#### EXERCISE MATERIALS ####

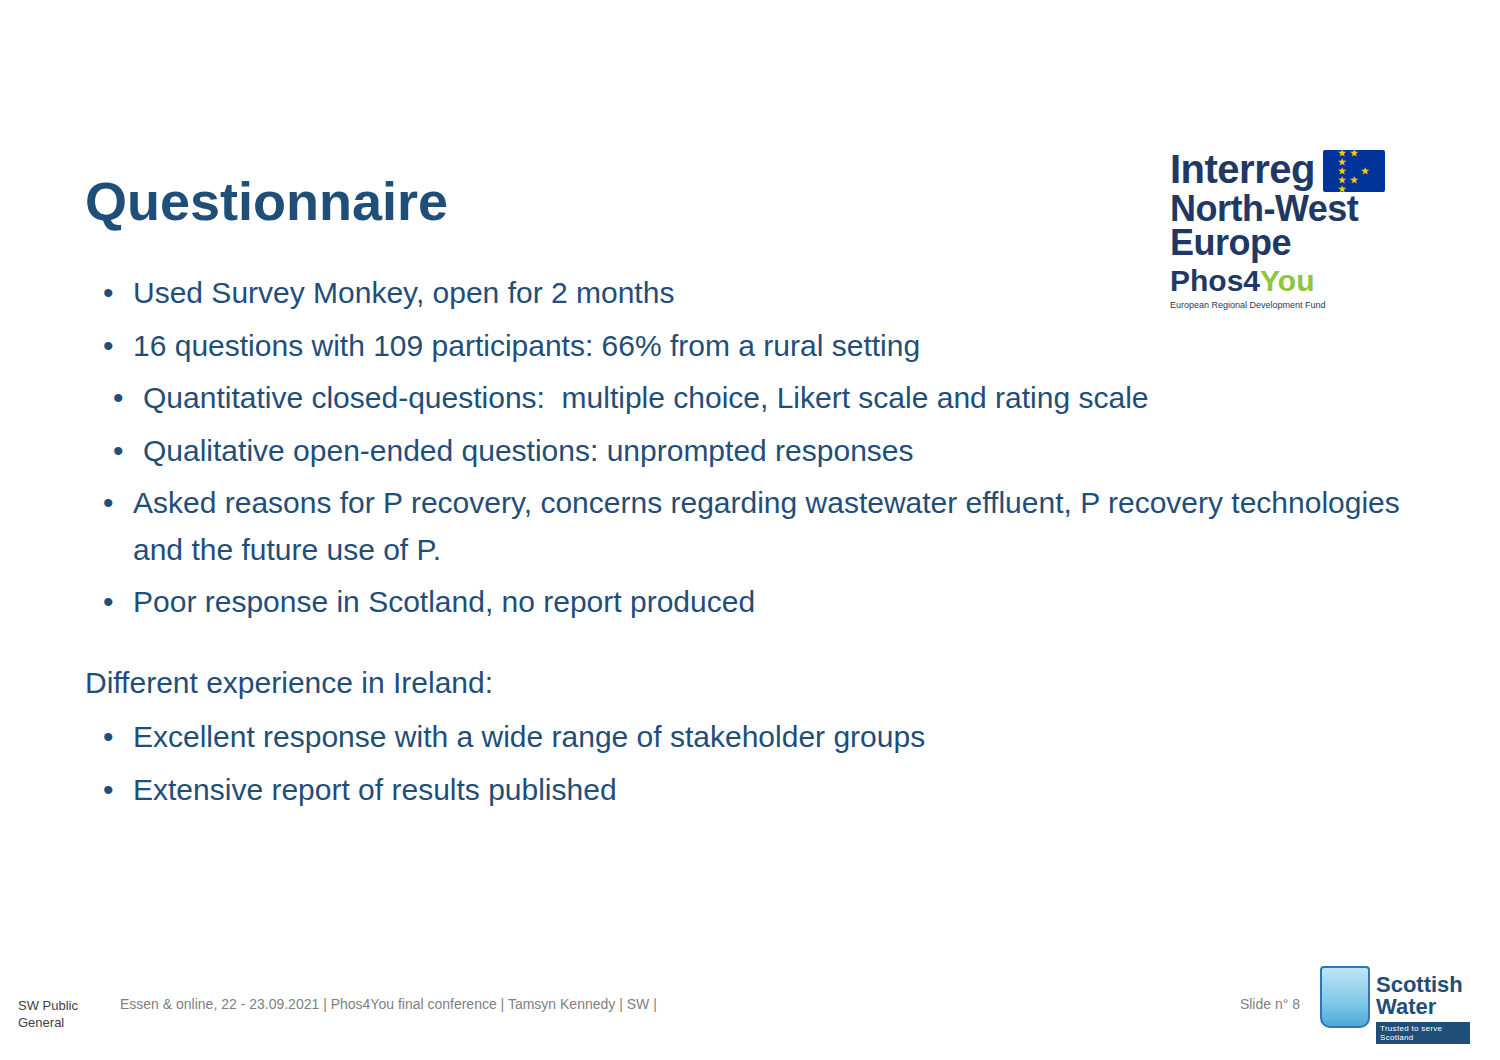Interreg★ ★ ★
★ ★
★ ★ ★
North-West Europe
Phos4You
European Regional Development Fund
Questionnaire
Used Survey Monkey, open for 2 months
16 questions with 109 participants: 66% from a rural setting
Quantitative closed-questions: multiple choice, Likert scale and rating scale
Qualitative open-ended questions: unprompted responses
Asked reasons for P recovery, concerns regarding wastewater effluent, P recovery technologies and the future use of P.
Poor response in Scotland, no report produced
Different experience in Ireland:
Excellent response with a wide range of stakeholder groups
Extensive report of results published
SW Public
General
Essen & online, 22 - 23.09.2021 | Phos4You final conference | Tamsyn Kennedy | SW |
Slide n° 8
Scottish
Water
Trusted to serve Scotland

####

## ABOUT THIS EXERCISE
Retype the data above exactly. Do not carry over any images.

## PROBLEM SOLUTION
Interreg★ ★ ★
★ ★
★ ★ ★
North-West Europe
Phos4You
European Regional Development Fund
Questionnaire
Used Survey Monkey, open for 2 months
16 questions with 109 participants: 66% from a rural setting
Quantitative closed-questions: multiple choice, Likert scale and rating scale
Qualitative open-ended questions: unprompted responses
Asked reasons for P recovery, concerns regarding wastewater effluent, P recovery technologies and the future use of P.
Poor response in Scotland, no report produced
Different experience in Ireland:
Excellent response with a wide range of stakeholder groups
Extensive report of results published
SW Public
General
Essen & online, 22 - 23.09.2021 | Phos4You final conference | Tamsyn Kennedy | SW |
Slide n° 8
Scottish
Water
Trusted to serve Scotland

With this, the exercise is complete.